EXERCISE AIM
Swap "proclamation" for "decree" in the passage on the Covenanters, and restate the part that opens with "On the 9th of" and closes with "Shire of Dumfries.".

EXCERPT
========================================

When other and happier days
came round, the real feeling of the townspeople towards the two sufferers
expressed itself in the erection of memorial stones over their honoured
remains in St. Michael's churchyard; and till this day an interest is felt
in the humble tombs of Welsh and Grier, or Grierson, which vies in depth
with that awakened by the proud mausoleum reared beside them, above the
dust of the national poet-the poet who, in one of his best moods, after
reading a narrative of the Persecution in Galloway, penned the well-known
lines:
"The The Solemn League and
Covenant
Cost Scotland blood, cost Scotland tears;
But it sealed freedom's sacred cause:
If thou'rt a slave, indulge thy sneers!"
On the 9th of May, 1668, a
royal proclamation was issued for the apprehension of about one hundred
outstanding "rebels," sixteen of whom belonged to the Shire of Dumfries.
The name of Mr. James Callum, glover, appears upon the list. He seems to
have been a devoted, consistent, and courageous Covenanter. How terribly
lie suffered for conscience' sake, is shown in the following affecting
extract from Wodrow's "History:" - "James Callum, merchant in Dumfries,
was forfeited some time after Pentland, but his being there was never
proven; he was indeed present, being dwelling in the town, at the taking
of Sir James Turner; but no other guilt was ever made out against him, but
mere nonconformity. In the years 1662 and 1663, for refusing to hear the
curates, he paid, for a year's space, forty pence every Monday for himself
and wife. He underwent much trouble, and several imprisonments, for his
Parliament-fine-five hundred merks-and paid the half of it, and fifteen
pounds sterling riding-money, and more by far than the other half in
expenses, and clerk's fees to get his discharge. Sir James Turner, before
Pentland, exacted considerable sums of money from him. When he was
declared rebel, most unjustly, after Pentland, he left the kingdom, and
was seven years in the East Indies. At his return he was taken by
Claverhouse, and imprisoned at Dumfries fourteen months, and at Edinburgh
a year and a half; after which he was banished to Carolina, where he died.

========================================

DATA EXTRACT
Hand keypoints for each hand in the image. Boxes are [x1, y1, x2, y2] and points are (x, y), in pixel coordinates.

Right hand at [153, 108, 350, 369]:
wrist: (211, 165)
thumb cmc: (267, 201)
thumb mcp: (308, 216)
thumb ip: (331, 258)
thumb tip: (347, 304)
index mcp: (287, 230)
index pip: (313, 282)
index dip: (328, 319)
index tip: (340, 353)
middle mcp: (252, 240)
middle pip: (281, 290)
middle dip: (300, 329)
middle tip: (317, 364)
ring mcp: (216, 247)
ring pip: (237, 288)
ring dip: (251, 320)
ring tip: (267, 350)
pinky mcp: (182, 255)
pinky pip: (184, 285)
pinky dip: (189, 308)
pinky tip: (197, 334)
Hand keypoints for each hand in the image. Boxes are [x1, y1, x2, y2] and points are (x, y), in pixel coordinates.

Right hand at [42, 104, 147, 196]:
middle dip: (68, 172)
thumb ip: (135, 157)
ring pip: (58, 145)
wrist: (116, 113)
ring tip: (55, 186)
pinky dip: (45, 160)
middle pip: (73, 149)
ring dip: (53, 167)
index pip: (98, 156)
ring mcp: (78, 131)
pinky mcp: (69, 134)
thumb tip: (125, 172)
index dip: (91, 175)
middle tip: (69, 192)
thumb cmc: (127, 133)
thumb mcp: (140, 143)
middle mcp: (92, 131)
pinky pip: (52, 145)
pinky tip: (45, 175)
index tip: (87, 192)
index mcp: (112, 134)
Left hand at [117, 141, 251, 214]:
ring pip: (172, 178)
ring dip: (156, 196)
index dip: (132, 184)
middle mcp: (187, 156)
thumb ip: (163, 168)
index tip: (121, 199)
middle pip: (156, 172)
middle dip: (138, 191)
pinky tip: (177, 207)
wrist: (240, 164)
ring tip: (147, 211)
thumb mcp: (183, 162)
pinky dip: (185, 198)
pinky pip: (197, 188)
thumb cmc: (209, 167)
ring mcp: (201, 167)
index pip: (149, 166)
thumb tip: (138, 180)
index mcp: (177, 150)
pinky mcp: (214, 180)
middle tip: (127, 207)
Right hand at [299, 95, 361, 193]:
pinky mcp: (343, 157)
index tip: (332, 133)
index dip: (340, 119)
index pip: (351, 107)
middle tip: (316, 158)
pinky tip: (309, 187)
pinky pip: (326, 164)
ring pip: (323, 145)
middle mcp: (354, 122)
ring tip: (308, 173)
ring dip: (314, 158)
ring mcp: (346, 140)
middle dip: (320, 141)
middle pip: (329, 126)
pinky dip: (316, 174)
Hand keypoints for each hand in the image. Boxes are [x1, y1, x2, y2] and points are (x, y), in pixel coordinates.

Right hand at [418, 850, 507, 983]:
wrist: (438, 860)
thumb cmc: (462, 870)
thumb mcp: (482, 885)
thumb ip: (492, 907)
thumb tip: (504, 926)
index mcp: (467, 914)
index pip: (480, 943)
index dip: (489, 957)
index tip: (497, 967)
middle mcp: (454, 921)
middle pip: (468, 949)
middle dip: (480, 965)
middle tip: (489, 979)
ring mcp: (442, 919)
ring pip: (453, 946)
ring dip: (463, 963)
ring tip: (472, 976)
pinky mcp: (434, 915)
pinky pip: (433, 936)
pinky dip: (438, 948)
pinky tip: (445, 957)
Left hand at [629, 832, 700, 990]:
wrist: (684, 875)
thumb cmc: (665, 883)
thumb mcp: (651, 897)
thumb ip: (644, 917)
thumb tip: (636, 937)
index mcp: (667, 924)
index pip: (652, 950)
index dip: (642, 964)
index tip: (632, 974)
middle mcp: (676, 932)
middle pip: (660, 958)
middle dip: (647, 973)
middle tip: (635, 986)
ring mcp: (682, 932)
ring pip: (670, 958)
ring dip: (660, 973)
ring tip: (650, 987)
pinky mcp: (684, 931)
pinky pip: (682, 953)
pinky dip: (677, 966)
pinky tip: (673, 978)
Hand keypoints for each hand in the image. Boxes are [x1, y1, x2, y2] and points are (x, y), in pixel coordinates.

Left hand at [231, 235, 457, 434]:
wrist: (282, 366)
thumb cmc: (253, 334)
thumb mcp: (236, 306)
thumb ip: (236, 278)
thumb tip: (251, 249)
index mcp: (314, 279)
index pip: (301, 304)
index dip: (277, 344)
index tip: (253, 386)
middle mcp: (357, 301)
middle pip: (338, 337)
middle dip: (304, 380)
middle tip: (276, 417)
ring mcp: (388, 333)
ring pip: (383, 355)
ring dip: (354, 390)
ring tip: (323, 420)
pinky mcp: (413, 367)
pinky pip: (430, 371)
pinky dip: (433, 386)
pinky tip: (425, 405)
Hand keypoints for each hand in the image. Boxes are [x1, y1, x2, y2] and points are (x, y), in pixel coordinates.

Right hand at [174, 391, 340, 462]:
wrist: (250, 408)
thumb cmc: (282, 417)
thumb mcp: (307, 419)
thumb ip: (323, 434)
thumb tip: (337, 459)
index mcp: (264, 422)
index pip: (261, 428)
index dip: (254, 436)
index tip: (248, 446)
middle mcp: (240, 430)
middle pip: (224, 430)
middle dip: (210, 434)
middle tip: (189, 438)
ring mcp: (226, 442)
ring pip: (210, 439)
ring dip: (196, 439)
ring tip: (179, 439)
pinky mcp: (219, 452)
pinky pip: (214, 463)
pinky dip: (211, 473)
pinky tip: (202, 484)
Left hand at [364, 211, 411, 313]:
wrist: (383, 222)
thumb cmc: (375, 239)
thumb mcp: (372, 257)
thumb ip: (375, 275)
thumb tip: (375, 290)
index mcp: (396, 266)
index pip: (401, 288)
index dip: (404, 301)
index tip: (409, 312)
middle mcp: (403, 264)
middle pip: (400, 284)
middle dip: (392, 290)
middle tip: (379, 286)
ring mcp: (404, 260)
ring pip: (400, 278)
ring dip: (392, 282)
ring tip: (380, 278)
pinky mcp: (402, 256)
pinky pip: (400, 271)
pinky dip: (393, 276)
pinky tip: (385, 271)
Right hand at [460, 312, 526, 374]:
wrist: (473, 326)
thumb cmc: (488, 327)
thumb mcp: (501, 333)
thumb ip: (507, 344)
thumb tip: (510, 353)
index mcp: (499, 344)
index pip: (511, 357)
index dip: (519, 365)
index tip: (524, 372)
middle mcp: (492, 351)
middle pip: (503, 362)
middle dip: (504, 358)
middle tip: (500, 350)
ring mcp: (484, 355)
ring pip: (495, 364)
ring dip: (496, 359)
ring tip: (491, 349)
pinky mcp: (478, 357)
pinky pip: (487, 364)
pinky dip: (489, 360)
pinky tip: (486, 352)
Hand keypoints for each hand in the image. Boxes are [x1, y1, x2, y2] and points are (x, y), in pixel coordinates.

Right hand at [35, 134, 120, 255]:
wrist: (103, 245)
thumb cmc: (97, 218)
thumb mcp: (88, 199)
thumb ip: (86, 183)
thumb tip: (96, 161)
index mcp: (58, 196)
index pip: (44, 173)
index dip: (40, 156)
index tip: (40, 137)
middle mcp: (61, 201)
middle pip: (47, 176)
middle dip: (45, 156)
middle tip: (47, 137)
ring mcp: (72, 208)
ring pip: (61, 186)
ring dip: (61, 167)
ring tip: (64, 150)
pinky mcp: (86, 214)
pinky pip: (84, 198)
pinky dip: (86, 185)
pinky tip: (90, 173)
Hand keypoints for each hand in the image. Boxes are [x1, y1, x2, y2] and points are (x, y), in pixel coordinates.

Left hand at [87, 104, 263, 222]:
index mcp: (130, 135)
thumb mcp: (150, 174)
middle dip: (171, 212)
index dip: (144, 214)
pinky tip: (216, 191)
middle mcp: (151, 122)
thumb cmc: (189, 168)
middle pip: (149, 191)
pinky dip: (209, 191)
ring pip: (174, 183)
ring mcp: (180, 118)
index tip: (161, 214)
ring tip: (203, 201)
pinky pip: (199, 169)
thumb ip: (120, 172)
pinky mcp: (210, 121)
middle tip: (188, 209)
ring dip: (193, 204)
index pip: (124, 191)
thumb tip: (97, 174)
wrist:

========================================

SOLUTION TO THIS PROBLEM
On the 9th of May, 1668, a
royal decree was issued for the apprehension of about one hundred
outstanding "rebels," sixteen of whom belonged to the Shire of Dumfries.